Ted Docherty, who runs the White Hart in Nettlebed and the Crown in Playhatch, said he was considering phased re-openings.
He said: “I am a little bit upset that non-essential shops can open and we can only be open outdoors. It is frustrating.
“I don’t understand the logic of having dozens of people wandering around a clothing store but you can’t have people sitting in a restaurant.
“We’re not going to win these arguments but there’s never been any proof that pubs and restaurants are a vector of the virus.
“The most important thing is we have a date to work towards. Until now, we’ve been kicking our heels in frustration.
“The garden at the Crown is a bit bigger so we can operate with that and get going again, which is the main thing. A lot of the success of the outdoors stuff will come down to the weather.
“The big question is ‘Are we going to trade seven days a week, or should we be a little bit more conservative and trade Thursday to Sunday, which we are still pondering that at the moment. It’s not the easiest decision to make.”
The Bottle & Glass Inn in Binfield Heath is hoping to make the most of the time before customers can return to indoor dining.
As of Wednesday, the team have started selling drinks, snacks and light lunches from a repurposed horsebox in the car park area.
The old kiosk was closed at the beginning of the year due to concerns about attracting too many visitors.
The burger barn, a disused tractor and hay shed will have the sides removed in order to be classified as outdoor space and will be open from April 12. Marquees are also going up in the garden to accommodate customers.
David Holliday, the pub’s co-owner, said: “We’re very pleased to have some outside areas to trade from and we know we’ve got to be flexible again to be able to take advantage of that.
“When things get relaxed in May, we will then look to take the next step.
“I’m really hoping we have a busy spring and summer and get back to some sort of normality. I have to say, though, that I do feel slightly for the pubs and restaurants that don’t have outside space. It is pretty tough on them if they have to wait until May.”
Paul Clerehugh, who runs the Crooked Billet in Stoke Row, has introduced a marquee in the garden that is capable of holding about 60 people.
He said: “We are relieved and cautiously optimistic. Outside dining as a restaurant is not ideal, but I suppose it is a soft and gentle way for us to re-open.

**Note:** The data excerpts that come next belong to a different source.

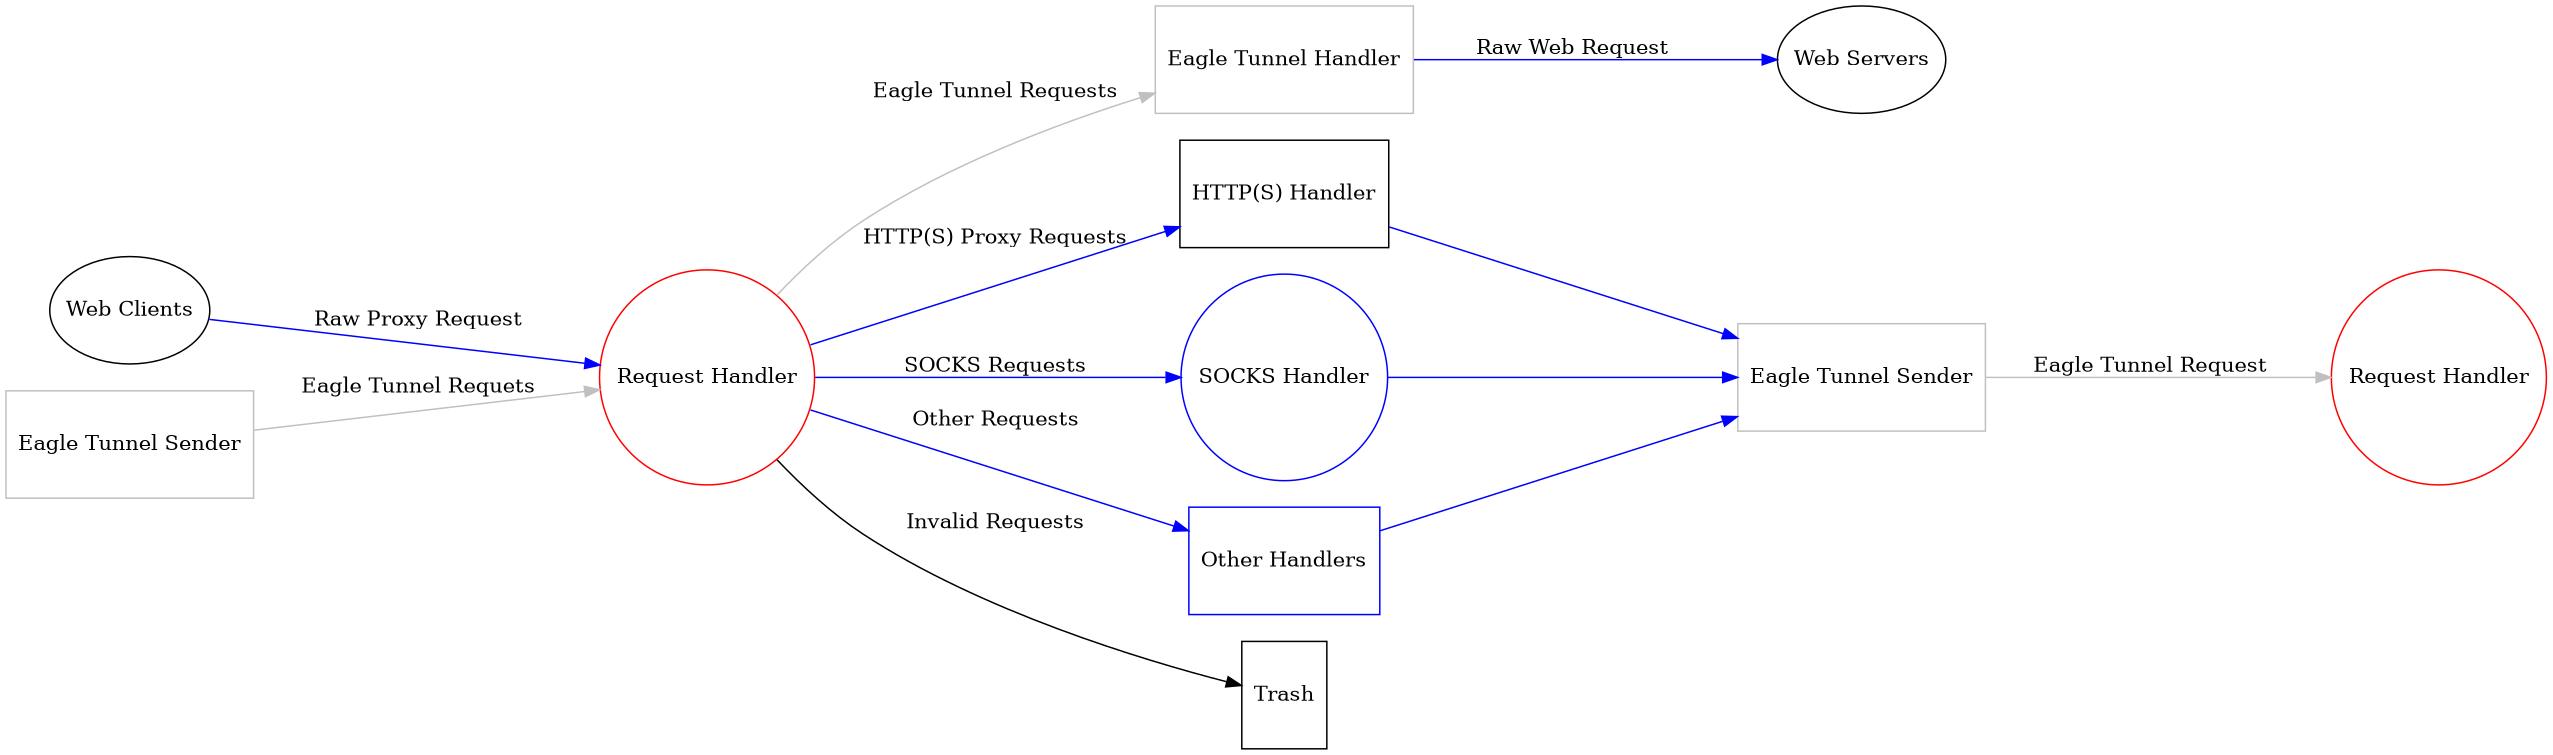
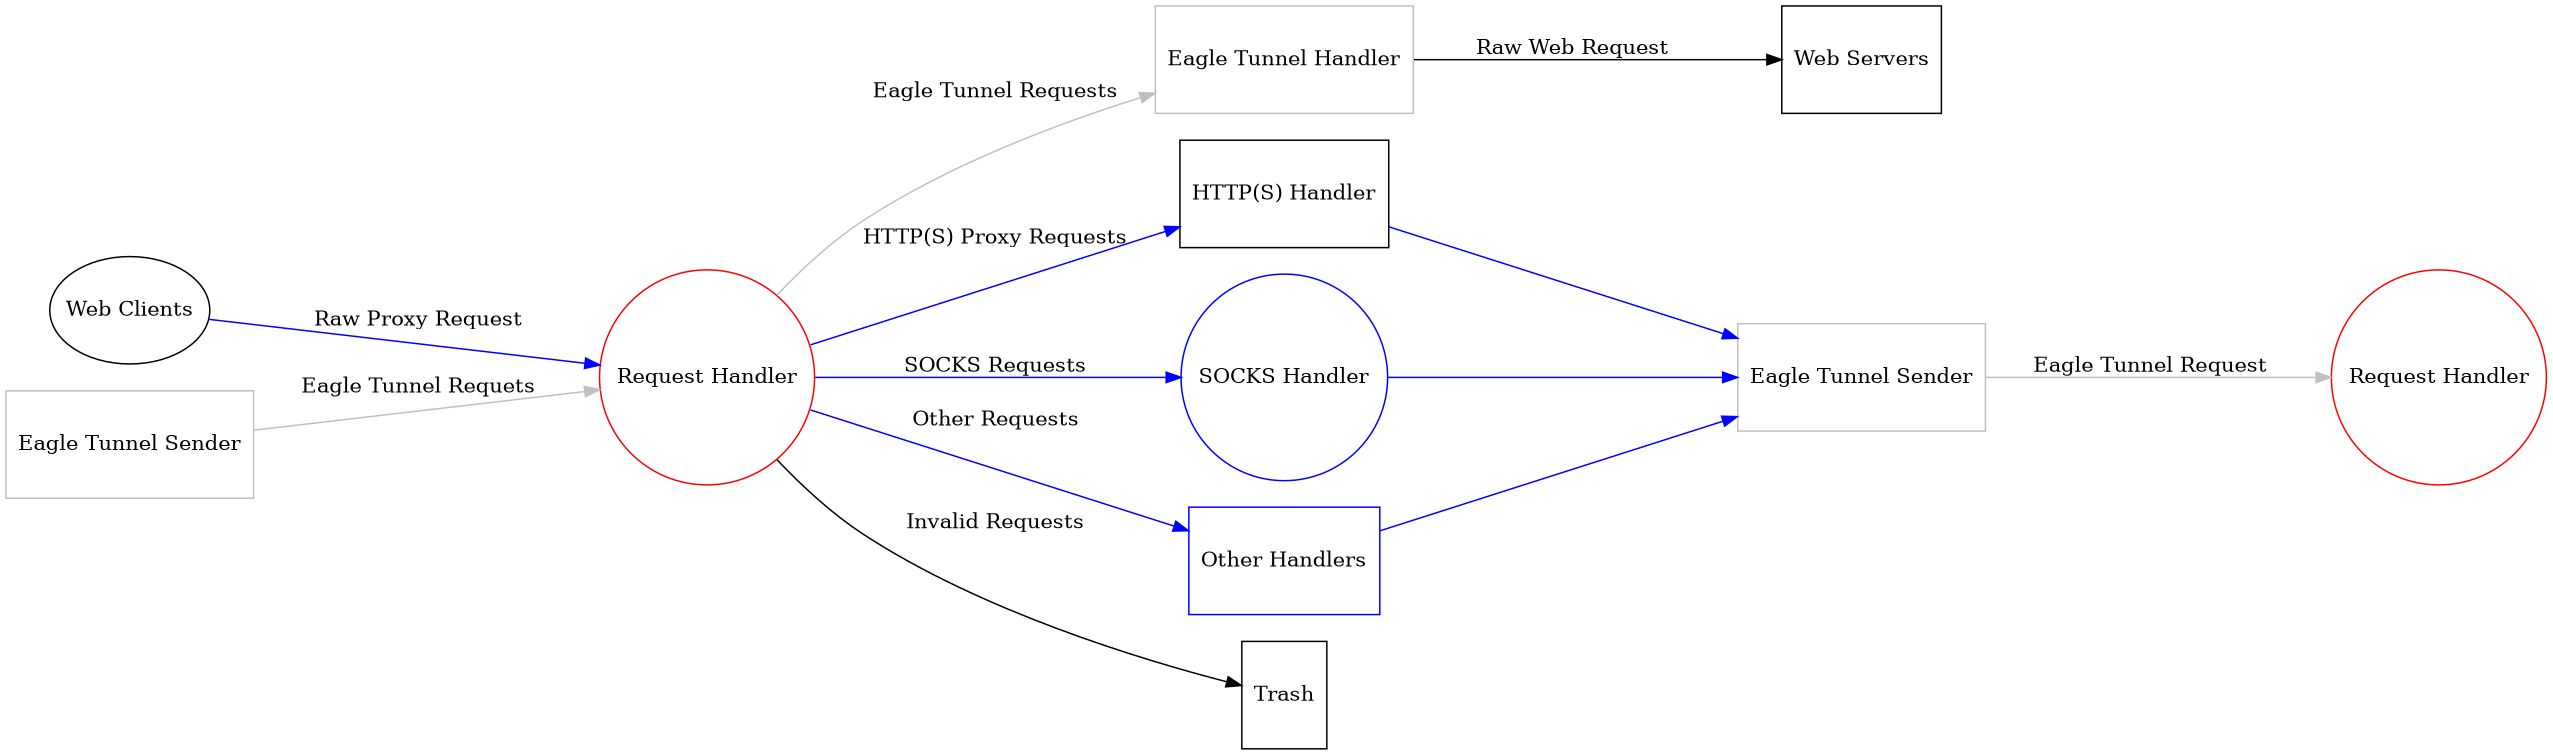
  digraph {
    rankdir=LR
    ranksep=equally
    node [shape=box]
    edge [color=blue]
    n1 [height=1 label="Web Clients" shape=ellipse]
    n2 [color=red height=1 label="Request Handler" shape=circle]
    n3 [color=gray height=1 label="Eagle Tunnel Handler"]
    n4 [color=black height=1 label="HTTP(S) Handler"]
    n5 [color=blue height=1 label="SOCKS Handler" shape=circle]
    n6 [color=blue height=1 label="Other Handlers"]
    n7 [height=1 label=Trash]
-   n8 [height=1 label="Web Servers" shape=ellipse]
+   n8 [height=1 label="Web Servers"]
    n9 [color=gray height=1 label="Eagle Tunnel Sender"]
    n10 [color=red height=1 label="Request Handler" shape=circle]
    n11 [color=gray height=1 label="Eagle Tunnel Sender"]
    n1 -> n2 [label="Raw Proxy Request"]
    n2 -> n3 [color=gray label="Eagle Tunnel Requests"]
    n2 -> n4 [label="HTTP(S) Proxy Requests"]
    n2 -> n5 [label="SOCKS Requests"]
    n2 -> n6 [label="Other Requests"]
    n2 -> n7 [label="Invalid Requests" color=""]
-   n3 -> n8 [label="Raw Web Request"]
+   n3 -> n8 [label="Raw Web Request" color=""]
    n4 -> n9
    n5 -> n9
    n6 -> n9
    n9 -> n10 [color=gray label="Eagle Tunnel Request"]
    n11 -> n2 [color=gray label="Eagle Tunnel Requets"]
  }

“My dilemma is the visitors will still need to use inside areas like the loos and I slightly wonder why we can’t just have extremely well socially distanced tables inside with plenty of ventilation. It makes me scratch my head, really.
If I can have people under a marquee with the sides removed and guests are allowed to use the facilities to wash their hands and use the loos, you wonder why we can’t operate inside.
“I do get it and I don’t want to risk the health of my guests or my team, so we will get on with it. At least we can trade and I have to trade because a lot of my competitors will.”
Liam Simpson-Trotman, who runs Orwells Restaurant in Shiplake Row with his husband Ryan, only plans to do outdoor dining on a sporadic basis.
He said: “I’m not really in favour of a marquee and just for a few weeks is that really worth it?
“If it is a sunny day, we might open up the garden. We’ve only got about 12 benches but it is such a beautiful space to look over the countryside.
“April is famous for showers, so we need to be cautious. I would rather play it safe and look to the future rather than go all guns blazing and go back into another lockdown.
“It’s good news and it gives us time to plan. Over the last few months, the biggest issue we’ve had is the uncertainty. We’ve been doing what we can to survive but now we can start to make plans, which is nice.”